■ Task instructions
Copy each of the entries below faithfully, setting aside any pictures.

··· Task inputs ···

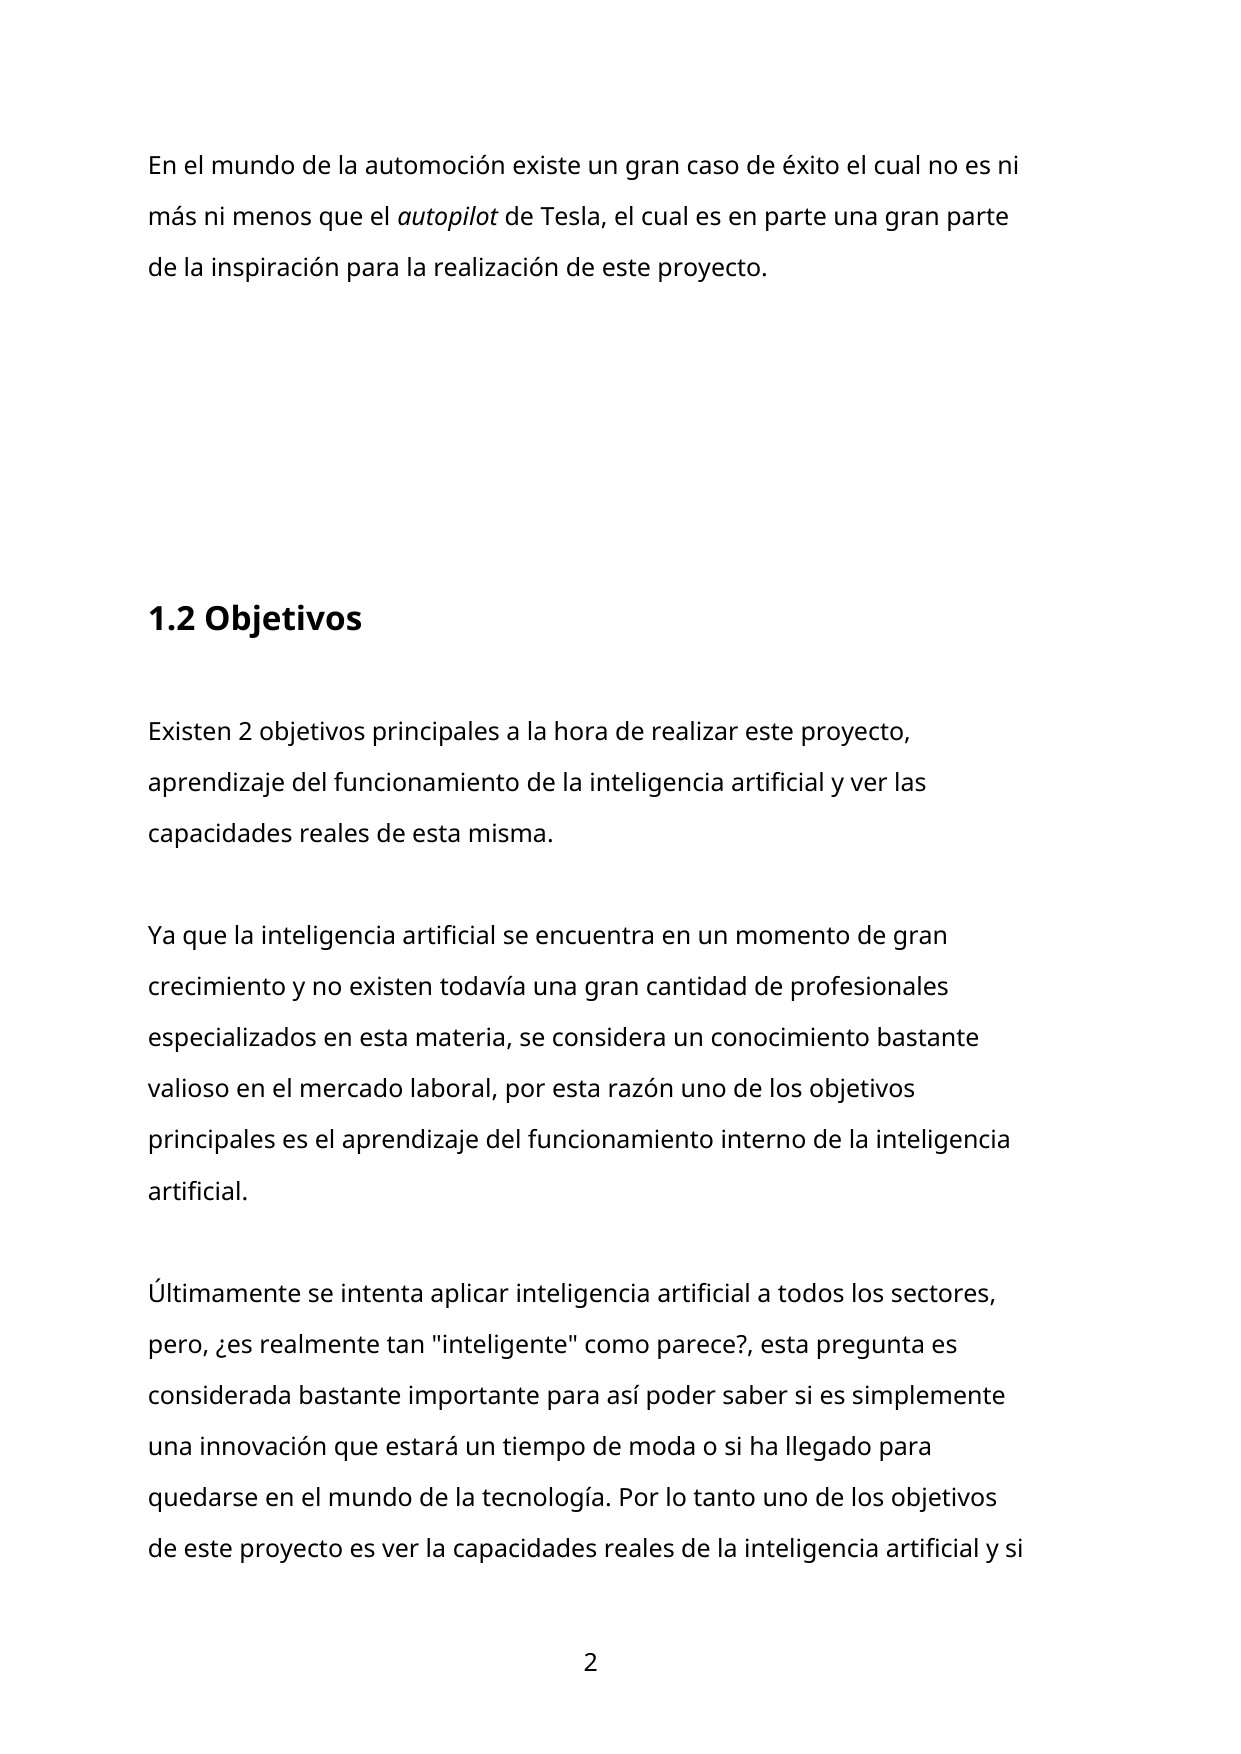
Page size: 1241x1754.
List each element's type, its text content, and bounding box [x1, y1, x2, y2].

text 1.2 Objetivos [148, 594, 1033, 640]
text Ya que la inteligencia artificial se encuentra en un momento de gran crecimiento y no existen todavía una gran cantidad de profesionales especializados en esta materia, se considera un conocimiento bastante valioso en el mercado laboral, por esta razón uno de los objetivos principales es el aprendizaje del funcionamiento interno de la inteligencia artificial. [148, 918, 1033, 1207]
text Últimamente se intenta aplicar inteligencia artificial a todos los sectores, pero, ¿es realmente tan "inteligente" como parece?, esta pregunta es considerada bastante importante para así poder saber si es simplemente una innovación que estará un tiempo de moda o si ha llegado para quedarse en el mundo de la tecnología. Por lo tanto uno de los objetivos de este proyecto es ver la capacidades reales de la inteligencia artificial y si tiene la capacidad real de suplantar tareas que actualmente son solo realizadas por personas, como por ejemplo la conducción (aunque ya existen sistemas bastante desarrollados como el antes mencionado "autopilot" de Tesla), o si en cambio es algo mucho más simple de lo que pensamos y por ejemplo aplicado al caso de la conducción solo sería capaz de conducir en trazadas muy simples sin una gran cantidad de tráfico. [148, 1275, 1033, 1564]
text Existen 2 objetivos principales a la hora de realizar este proyecto, aprendizaje del funcionamiento de la inteligencia artificial y ver las capacidades reales de esta misma. [148, 714, 1033, 850]
text En el mundo de la automoción existe un gran caso de éxito el cual no es ni más ni menos que el autopilot de Tesla, el cual es en parte una gran parte de la inspiración para la realización de este proyecto. [148, 148, 1033, 386]
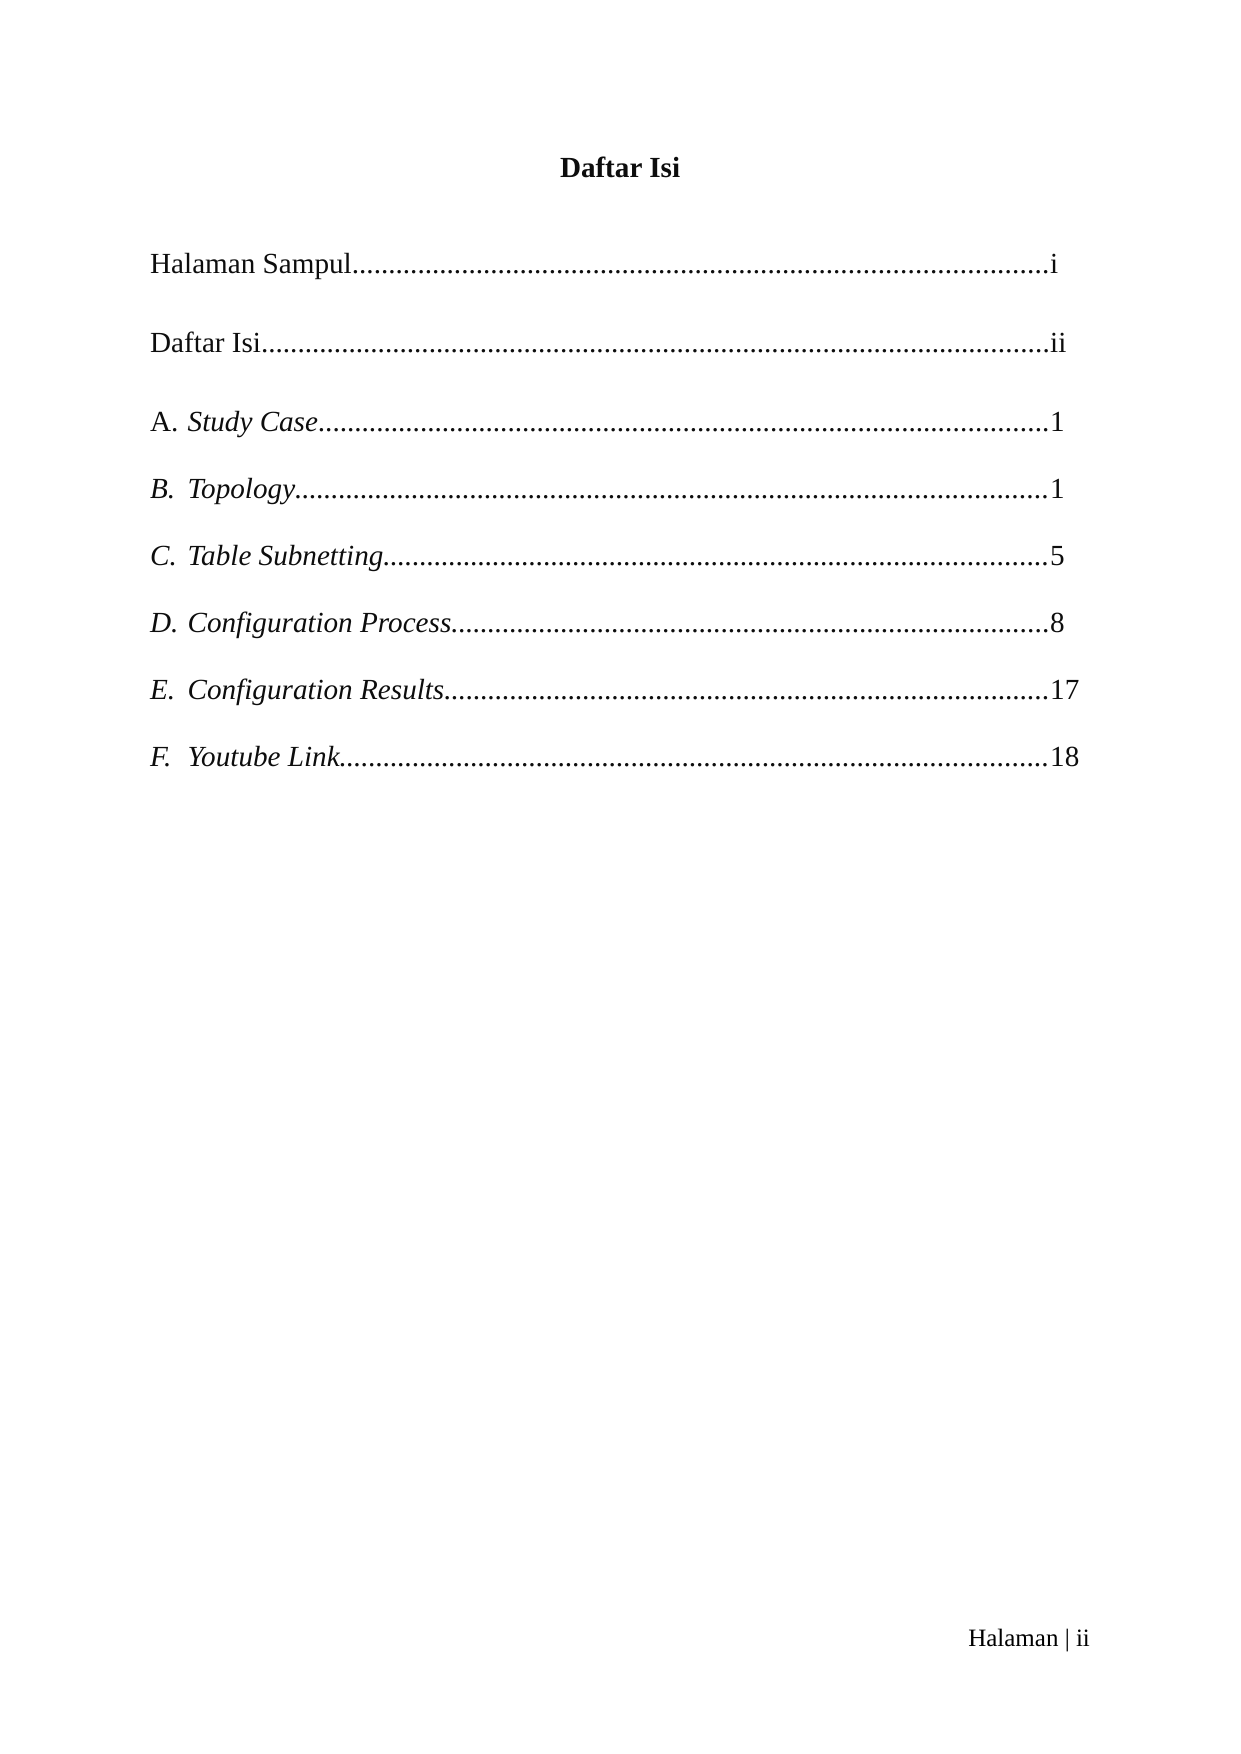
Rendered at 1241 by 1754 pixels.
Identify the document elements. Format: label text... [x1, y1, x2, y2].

···

■ Answer space
Page size: 1241x1754.
List each element's type, its text content, and bounding box [x1, y1, x2, y2].

text 1.2 Objetivos [148, 594, 1033, 640]
text Ya que la inteligencia artificial se encuentra en un momento de gran crecimiento y no existen todavía una gran cantidad de profesionales especializados en esta materia, se considera un conocimiento bastante valioso en el mercado laboral, por esta razón uno de los objetivos principales es el aprendizaje del funcionamiento interno de la inteligencia artificial. [148, 918, 1033, 1207]
text Últimamente se intenta aplicar inteligencia artificial a todos los sectores, pero, ¿es realmente tan "inteligente" como parece?, esta pregunta es considerada bastante importante para así poder saber si es simplemente una innovación que estará un tiempo de moda o si ha llegado para quedarse en el mundo de la tecnología. Por lo tanto uno de los objetivos de este proyecto es ver la capacidades reales de la inteligencia artificial y si tiene la capacidad real de suplantar tareas que actualmente son solo realizadas por personas, como por ejemplo la conducción (aunque ya existen sistemas bastante desarrollados como el antes mencionado "autopilot" de Tesla), o si en cambio es algo mucho más simple de lo que pensamos y por ejemplo aplicado al caso de la conducción solo sería capaz de conducir en trazadas muy simples sin una gran cantidad de tráfico. [148, 1275, 1033, 1564]
text Existen 2 objetivos principales a la hora de realizar este proyecto, aprendizaje del funcionamiento de la inteligencia artificial y ver las capacidades reales de esta misma. [148, 714, 1033, 850]
text En el mundo de la automoción existe un gran caso de éxito el cual no es ni más ni menos que el autopilot de Tesla, el cual es en parte una gran parte de la inspiración para la realización de este proyecto. [148, 148, 1033, 386]
Rendered at 1241 by 1754 pixels.
Identify the document elements. Format: label text... [x1, y1, x2, y2].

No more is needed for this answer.